Saint-Véran is the southernmost appellation of the Mâconnais region of Burgundy, and consists of two areas, divided by the lands of Pouilly-Fuissé, that produce a dry white wine. Named after the town of Saint-Vérand which is included inside its jurisdiction, an administrative error in 1971, the year of the formation of the AOC, meant that Saint-Véran lost the‘d’ at the end of its name.
Saint-Véran produces both white and red wines, but due to its unique position as the most southern appellation of Burgundy, it technically overlaps into the northern boundary of Beaujolais, meaning that some of its communes produce reds to be sold as Beaujolais Cru, but whites to be sold as Burgundian, due to the inferred superiority over the more generic Beaujolais Blanc AOC.
Saint-Véran whites are generally well-regarded amongst the wine community, indeed their qualities were realised prior to its official classification as an appellation in 1971 by many aficionados.

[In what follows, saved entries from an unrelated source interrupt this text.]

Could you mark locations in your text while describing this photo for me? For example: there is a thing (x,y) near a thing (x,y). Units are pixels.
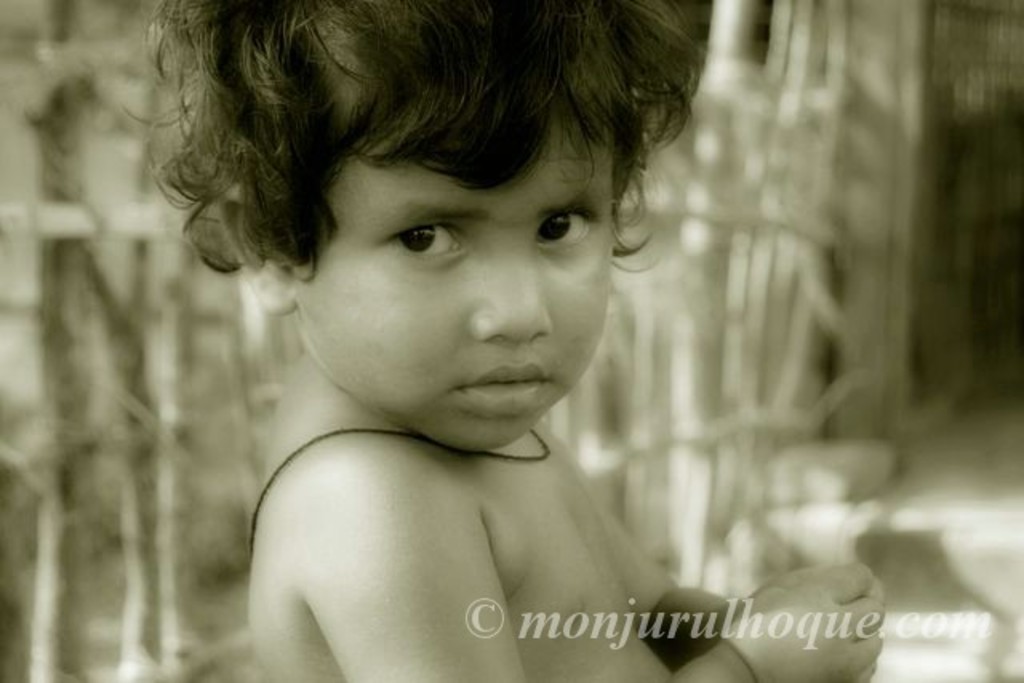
In this image, we can see a kid (255,546). There is a blurred background (183,310) in the image. In the bottom right corner (688,629), there is a watermark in the image.
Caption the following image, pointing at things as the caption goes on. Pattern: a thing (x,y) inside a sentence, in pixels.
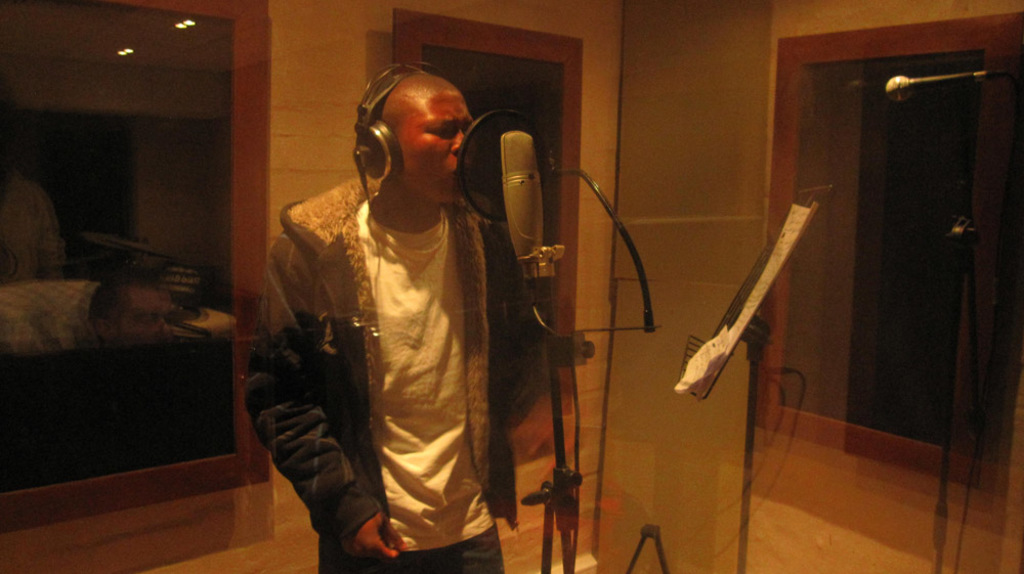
In the picture we can see a man (437,501) standing in the recording theater (701,458) and singing a song near the microphone stand (562,488), and he is with headsets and behind him we can see the wall (50,558) with glasses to it.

They are all made from Chardonnay variety in the customary Burgundy fashion, but are known to be slightly more full-bodied than other varieties of white Burgundy. Notable changes occur during aging: Saint-Véran whites go from a floral and fruity youth to a nuttier and honeyed maturity. As with many wines from the Mâconnais region they also often display notes of minerality, something which is greatly desired.